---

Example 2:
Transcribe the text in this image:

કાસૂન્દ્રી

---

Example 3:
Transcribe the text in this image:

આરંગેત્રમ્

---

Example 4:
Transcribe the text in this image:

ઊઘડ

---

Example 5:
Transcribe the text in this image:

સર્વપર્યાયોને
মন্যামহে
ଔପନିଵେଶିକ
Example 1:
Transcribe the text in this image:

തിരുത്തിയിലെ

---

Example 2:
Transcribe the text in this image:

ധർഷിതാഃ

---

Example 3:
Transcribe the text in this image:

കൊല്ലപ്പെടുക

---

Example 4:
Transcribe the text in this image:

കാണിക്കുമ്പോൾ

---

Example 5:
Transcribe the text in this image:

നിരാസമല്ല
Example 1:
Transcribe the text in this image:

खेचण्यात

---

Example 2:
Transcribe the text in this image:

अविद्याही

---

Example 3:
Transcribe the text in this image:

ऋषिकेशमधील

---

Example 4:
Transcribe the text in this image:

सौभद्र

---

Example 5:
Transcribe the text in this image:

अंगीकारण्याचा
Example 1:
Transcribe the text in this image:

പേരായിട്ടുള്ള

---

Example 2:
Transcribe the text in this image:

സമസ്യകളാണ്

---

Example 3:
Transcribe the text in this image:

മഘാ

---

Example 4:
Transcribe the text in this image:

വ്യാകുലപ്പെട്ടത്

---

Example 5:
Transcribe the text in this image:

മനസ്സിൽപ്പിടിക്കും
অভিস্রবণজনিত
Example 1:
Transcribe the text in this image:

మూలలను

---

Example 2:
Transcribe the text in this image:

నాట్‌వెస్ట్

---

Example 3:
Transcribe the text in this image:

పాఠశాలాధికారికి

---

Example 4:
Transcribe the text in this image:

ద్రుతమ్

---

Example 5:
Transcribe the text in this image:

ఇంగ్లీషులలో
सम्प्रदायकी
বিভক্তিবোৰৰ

TASK ▸
Print the records above once again, exactly as written.

WRITTEN REPLY ▸
---

Example 2:
Transcribe the text in this image:

કાસૂન્દ્રી

---

Example 3:
Transcribe the text in this image:

આરંગેત્રમ્

---

Example 4:
Transcribe the text in this image:

ઊઘડ

---

Example 5:
Transcribe the text in this image:

સર્વપર્યાયોને
মন্যামহে
ଔପନିଵେଶିକ
Example 1:
Transcribe the text in this image:

തിരുത്തിയിലെ

---

Example 2:
Transcribe the text in this image:

ധർഷിതാഃ

---

Example 3:
Transcribe the text in this image:

കൊല്ലപ്പെടുക

---

Example 4:
Transcribe the text in this image:

കാണിക്കുമ്പോൾ

---

Example 5:
Transcribe the text in this image:

നിരാസമല്ല
Example 1:
Transcribe the text in this image:

खेचण्यात

---

Example 2:
Transcribe the text in this image:

अविद्याही

---

Example 3:
Transcribe the text in this image:

ऋषिकेशमधील

---

Example 4:
Transcribe the text in this image:

सौभद्र

---

Example 5:
Transcribe the text in this image:

अंगीकारण्याचा
Example 1:
Transcribe the text in this image:

പേരായിട്ടുള്ള

---

Example 2:
Transcribe the text in this image:

സമസ്യകളാണ്

---

Example 3:
Transcribe the text in this image:

മഘാ

---

Example 4:
Transcribe the text in this image:

വ്യാകുലപ്പെട്ടത്

---

Example 5:
Transcribe the text in this image:

മനസ്സിൽപ്പിടിക്കും
অভিস্রবণজনিত
Example 1:
Transcribe the text in this image:

మూలలను

---

Example 2:
Transcribe the text in this image:

నాట్‌వెస్ట్

---

Example 3:
Transcribe the text in this image:

పాఠశాలాధికారికి

---

Example 4:
Transcribe the text in this image:

ద్రుతమ్

---

Example 5:
Transcribe the text in this image:

ఇంగ్లీషులలో
सम्प्रदायकी
বিভক্তিবোৰৰ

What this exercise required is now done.